Is worrying about food miles missing the point?
Lat week the Sunday Observer edition of the Guardian published Jay Rayner's article Why worrying about food miles is missing the point. The Dek starts with " Getting your lamb from New Zealand isn't hurting the planet and buying your potatoes from the other end of the country is fine. Jay Rayner says food miles are not the problem." Given that we have discussing this New Zealand lamb issue since 2006 and there appeared to be nothing new here, I ignored it. But the story is getting picked up everywhere, so it is time to dig out the archives.
He quotes a study, Food Miles – Comparative Energy/Emissions Performance of New Zealand's Agriculture Industry and writes:
According to this exceptionally detailed study from 2006, lamb, apples and dairy produced in New Zealand and shipped to Britain have a smaller carbon footprint than the equivalent products produced in Britain. To be exact, the UK uses twice as much carbon per tonne of milk solids produced as New Zealand, and four times the amount as New Zealand for lamb.
While he does mention that the study is from 2006, he doesn't mention why British lamb had such a big footprint.
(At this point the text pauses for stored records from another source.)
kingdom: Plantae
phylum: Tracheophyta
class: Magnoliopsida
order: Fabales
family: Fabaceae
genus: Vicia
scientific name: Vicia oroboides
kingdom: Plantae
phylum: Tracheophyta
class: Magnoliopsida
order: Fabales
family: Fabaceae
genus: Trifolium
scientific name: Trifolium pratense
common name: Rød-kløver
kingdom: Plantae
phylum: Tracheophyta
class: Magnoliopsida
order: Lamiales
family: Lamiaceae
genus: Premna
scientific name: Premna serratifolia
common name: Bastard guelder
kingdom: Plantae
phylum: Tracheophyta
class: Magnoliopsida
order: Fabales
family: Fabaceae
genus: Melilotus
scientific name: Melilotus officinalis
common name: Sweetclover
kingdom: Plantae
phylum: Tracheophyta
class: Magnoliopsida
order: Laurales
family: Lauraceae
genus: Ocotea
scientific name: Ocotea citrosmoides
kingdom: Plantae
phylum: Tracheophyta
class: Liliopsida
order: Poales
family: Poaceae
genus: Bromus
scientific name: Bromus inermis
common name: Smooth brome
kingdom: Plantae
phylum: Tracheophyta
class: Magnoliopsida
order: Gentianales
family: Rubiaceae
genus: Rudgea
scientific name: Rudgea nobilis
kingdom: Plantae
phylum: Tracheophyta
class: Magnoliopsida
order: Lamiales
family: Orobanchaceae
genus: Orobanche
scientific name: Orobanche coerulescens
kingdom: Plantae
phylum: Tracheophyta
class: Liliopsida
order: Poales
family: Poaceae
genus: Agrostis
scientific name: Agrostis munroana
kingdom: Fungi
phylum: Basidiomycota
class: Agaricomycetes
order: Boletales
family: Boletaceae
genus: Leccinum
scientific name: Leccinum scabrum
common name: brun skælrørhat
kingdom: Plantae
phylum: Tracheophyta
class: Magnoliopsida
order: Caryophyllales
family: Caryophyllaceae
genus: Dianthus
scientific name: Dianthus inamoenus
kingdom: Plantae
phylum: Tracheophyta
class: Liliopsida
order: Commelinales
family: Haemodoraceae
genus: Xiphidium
In one of the many debunkings of the study, Michael Shuman did, quoted in TreeHugger:
The explanation of most of the difference in the two country's carbon emissions turns out to be coal. Typical British farmers use more electricity - both directly and indirectly for the processing of its fertilizers, feeds, and additives - and are thereby saddled with the emissions from lots of dirty coal plants. New Zealand has lots of hydroelectric dams. So those poor bionic sheep in the United Kingdom inherit a huge carbon price tag. This also means that as the British move toward renewable energy sources, as they plan to do, the New Zealand carbon advantage will vanish.
And indeed, during the last seven years, the carbon content of British electricity has reduced significantly. There are other factors, which I wrote about in Stop Eating Fossil Fuels, Start Eating Food, the main one being that the study did not take into account that as Mat wrote, "Just 15 of the world's biggest ships may now emit as much pollution as all the world's 760 million cars"
Shuman concluded in his article in the Ethicurian, noting that there is a lot more going on when you talk about local, seasonal, healthy food:
The Saunders’ study is a nice promo for the New Zealand lamb industry, but it’s a lousy piece of analysis. Real localization means avoiding environmentally unsound inputs of outside fertilizer, feed, and additives. It means pruning away the vast economic waste associated with ad agencies and middle people. It means avoiding trucking food around either nationally or internationally. Account for these items comprehensively and fairly, and local food wins out environmentally over global food almost every time.